Efendim, bir zamanlar bir padişahın çok sevdiği bir eşeği varmış. Padişah eşeğini öylesine çok severmiş ki; bu eşeğin, cahil kalmasına bir türlü rıza gösteremezmiş. Sonunda eşeğine kim okuma yazma öğretirse, onu servete boğacağını ilan etmiş. Fakat eğer bu konuda gönüllü olanlar, eşeğe okuma yazma öğretemezlerse, boyunlarını vurduracağını eklemekten de geri kalmamış.
Bu işe birtakım hevesliler çıkmış; fakat eşek bu, okuma yazma öğrenir mi? Tabii sonunda, bu heveslilerin kelleleri gitmiş.
Derken bir gün, gerçekten ülkenin en fukara adamlarından biri, padişahın huzuruna çıkmış ve eşeğe okuma yazma öğretebileceğini söylemiş. “Fakat padişahım” demiş, “İnsanların okuma yazma öğrenmeleri bile yıllar sürüyor. Sizin eşeğin okuma yazma öğrenmesi için, en az 10 yıl gerekir. Eğer ben 10 yılda eşeğinize okuma yazma öğretemezsem, boynumun vurulmasına razıyım.”
Teklif padişahın hoşuna gitmiş. “Git, karını al da gel” demiş. “Size sarayımda bir daire vereceğim ve eşeğimi de oraya getirteceğim. Derslere hemen başlayın.”
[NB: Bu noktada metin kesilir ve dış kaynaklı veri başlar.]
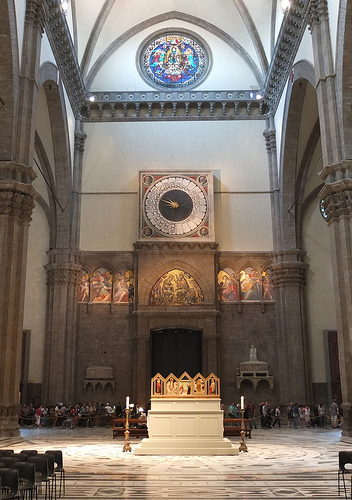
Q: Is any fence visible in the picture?
A: No, there are no fences.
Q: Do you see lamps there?
A: No, there are no lamps.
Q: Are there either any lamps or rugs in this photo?
A: No, there are no lamps or rugs.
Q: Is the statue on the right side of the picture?
A: Yes, the statue is on the right of the image.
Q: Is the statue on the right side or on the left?
A: The statue is on the right of the image.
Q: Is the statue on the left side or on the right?
A: The statue is on the right of the image.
Adamcağız sevinçle evine gitmiş ve “Toparlan Hanım” demiş. “Saraya gidiyoruz.”
“Neden gidiyoruz?” diye sorunca kadıncağız, padişahla olan konuşmasını anlatmış.
Kadın, “Efendi sen delirdin mi?” demiş. “Baksana kaç kişi bu uğurda canından oldu. Eşek okuma yazma öğrenebilir mi?”
Adam gülmüş. “Hanım” demiş, ” Bende biliyorum eşek bu konuşmaz da yazmaz da Yaşadığımız sefaleti görüyorsun. Ne ocak yanıyor, ne tencere kaynıyor. Sarayda ekmek elden su gölden yaşayacağız. Önümüzde 10 yıl var. Bu 10 yıl içinde, ya eşek ölür, ya padişah ölür, ya da ben ölürüm. Hadi lâfı bırak da toparlan, saraya gidiyoruz…”
Kısadan hisse hoşça kalın sağlıkla kalın.